|    PRINCIPLE 25:  Beginners need simplicity.  In particular, they should not have to learn their opponents' bidding system in order for their own system to work well.  
  PRINCIPLE 0: Almost always open, overcall and respond with your clearly longest suit.   (That is, except when responding to an opening/overcall of Three of a Suit, when it is often better to bid one's cheapest 4+ card suit.)
  PRINCIPLE 4: There is no difference in the requirements for opening bids and overcalls.  They share the same point-count range and the same suit-length requirements. 
  PRINCIPLE 9: Simplex is a fundamentally natural bidding system. The only gadgets used are 2♣ Redshift, 4NT Blackwood, and the Simplex 2NT. 
  PRINCIPLE 10: Responding hands with trump support but less than 10 HCP bid immediately to their total trump level.  (For example, after a 1♥ opening by partner, a hand containing 6 HCP and four cards in the heart suit would immediately raise to 3♥. Partner is known to have at least five hearts.  Add those five to the four that responder has makes nine.  Take six from nine means a raise to the 3-level.) Equally if opener has less than 10 HCP but support for responder's suit, he will bid to the total trump level on the second round.
  PRINCIPLE 11: If a bidder cannot make the first-round bid his hand merits (because the opposition have already taken the auction too high), the bidder simply doubles, with an implied message to partner: "RHO has just taken my opening bid away, and I believe it is safe for you to bid at this or one level higher." 
  PRINCIPLE 14:  Simplex is designed so that the contract reached is, on most occasions, dealer-independent. That is, if all four players are Simplex bidders, the same contract should be reached, irrespective of who opened the bidding.  
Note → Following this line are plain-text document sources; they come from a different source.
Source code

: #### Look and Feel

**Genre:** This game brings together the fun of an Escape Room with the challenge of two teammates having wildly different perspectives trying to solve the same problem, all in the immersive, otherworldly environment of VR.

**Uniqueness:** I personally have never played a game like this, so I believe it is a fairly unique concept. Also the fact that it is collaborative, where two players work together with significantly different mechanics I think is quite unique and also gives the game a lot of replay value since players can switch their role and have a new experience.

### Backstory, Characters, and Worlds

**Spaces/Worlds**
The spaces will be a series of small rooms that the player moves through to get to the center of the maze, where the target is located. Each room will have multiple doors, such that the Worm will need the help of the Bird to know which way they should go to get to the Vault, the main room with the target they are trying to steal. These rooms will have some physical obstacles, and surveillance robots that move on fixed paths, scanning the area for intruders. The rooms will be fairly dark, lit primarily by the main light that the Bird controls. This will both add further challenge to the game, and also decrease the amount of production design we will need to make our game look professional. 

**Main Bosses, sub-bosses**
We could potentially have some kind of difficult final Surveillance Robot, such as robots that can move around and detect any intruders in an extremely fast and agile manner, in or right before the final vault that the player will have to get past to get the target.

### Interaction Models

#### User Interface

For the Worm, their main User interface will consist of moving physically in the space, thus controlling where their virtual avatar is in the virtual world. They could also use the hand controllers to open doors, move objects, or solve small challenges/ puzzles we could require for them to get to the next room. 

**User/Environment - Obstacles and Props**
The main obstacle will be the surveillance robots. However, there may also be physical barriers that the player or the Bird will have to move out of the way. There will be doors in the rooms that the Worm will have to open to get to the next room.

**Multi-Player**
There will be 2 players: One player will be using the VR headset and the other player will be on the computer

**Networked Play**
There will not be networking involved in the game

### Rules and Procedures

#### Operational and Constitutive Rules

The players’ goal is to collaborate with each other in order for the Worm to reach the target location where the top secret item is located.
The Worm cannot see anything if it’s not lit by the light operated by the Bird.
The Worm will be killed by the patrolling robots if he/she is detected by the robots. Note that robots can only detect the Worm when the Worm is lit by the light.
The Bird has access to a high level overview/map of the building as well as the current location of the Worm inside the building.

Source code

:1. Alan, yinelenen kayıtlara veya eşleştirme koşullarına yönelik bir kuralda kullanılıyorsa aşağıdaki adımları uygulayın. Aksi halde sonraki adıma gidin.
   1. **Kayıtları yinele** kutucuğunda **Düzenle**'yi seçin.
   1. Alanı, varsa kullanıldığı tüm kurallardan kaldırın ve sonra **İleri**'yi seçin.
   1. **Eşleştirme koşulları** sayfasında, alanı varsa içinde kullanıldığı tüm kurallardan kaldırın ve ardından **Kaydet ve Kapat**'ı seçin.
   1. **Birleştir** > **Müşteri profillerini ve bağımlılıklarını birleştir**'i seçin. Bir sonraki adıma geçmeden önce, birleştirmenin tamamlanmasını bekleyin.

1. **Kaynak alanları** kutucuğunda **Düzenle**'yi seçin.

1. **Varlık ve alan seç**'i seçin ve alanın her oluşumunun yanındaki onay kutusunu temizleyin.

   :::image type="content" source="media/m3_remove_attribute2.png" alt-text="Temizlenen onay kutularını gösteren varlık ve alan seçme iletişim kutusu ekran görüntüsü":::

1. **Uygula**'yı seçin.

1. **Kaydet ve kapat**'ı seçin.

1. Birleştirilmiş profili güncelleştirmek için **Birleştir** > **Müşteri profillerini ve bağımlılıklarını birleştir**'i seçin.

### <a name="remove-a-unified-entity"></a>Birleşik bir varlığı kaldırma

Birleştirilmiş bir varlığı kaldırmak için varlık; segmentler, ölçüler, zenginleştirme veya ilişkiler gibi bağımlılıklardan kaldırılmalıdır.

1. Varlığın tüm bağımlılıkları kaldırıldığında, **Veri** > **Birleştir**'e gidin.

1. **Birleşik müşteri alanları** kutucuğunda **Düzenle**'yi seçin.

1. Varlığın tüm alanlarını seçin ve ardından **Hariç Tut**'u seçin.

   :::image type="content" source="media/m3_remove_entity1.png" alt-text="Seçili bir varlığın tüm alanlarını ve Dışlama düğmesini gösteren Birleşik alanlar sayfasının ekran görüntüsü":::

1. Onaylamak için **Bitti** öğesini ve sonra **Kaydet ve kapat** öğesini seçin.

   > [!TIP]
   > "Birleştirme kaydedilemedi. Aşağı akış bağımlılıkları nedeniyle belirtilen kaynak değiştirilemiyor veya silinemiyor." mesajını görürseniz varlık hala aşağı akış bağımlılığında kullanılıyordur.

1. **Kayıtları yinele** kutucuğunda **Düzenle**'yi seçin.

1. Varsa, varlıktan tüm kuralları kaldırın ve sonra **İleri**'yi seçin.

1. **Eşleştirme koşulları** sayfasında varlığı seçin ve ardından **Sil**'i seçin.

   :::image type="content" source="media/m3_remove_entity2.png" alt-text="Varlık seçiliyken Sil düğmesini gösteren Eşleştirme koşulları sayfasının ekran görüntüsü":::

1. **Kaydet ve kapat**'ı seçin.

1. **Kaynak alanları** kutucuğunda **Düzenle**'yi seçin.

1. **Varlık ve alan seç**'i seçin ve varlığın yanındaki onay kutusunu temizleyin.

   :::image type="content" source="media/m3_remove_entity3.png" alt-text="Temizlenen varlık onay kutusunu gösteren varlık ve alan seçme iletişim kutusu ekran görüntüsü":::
   PRINCIPLE 24:  Apart from the use of double, Simplex never keys its bids off the opponents' bidding.    (There is, for example, no concept of a jump overcall relative to an opponent's bid.  A bid of the 'enemy suit' is always natural, showing at least three cards in that suit.)    The philosophy of Simplex is that each hand is worth a particular bid, or sequence of bids, and if one of those bids cannot be made because of opposition bidding, the appropriate bid is usually to double.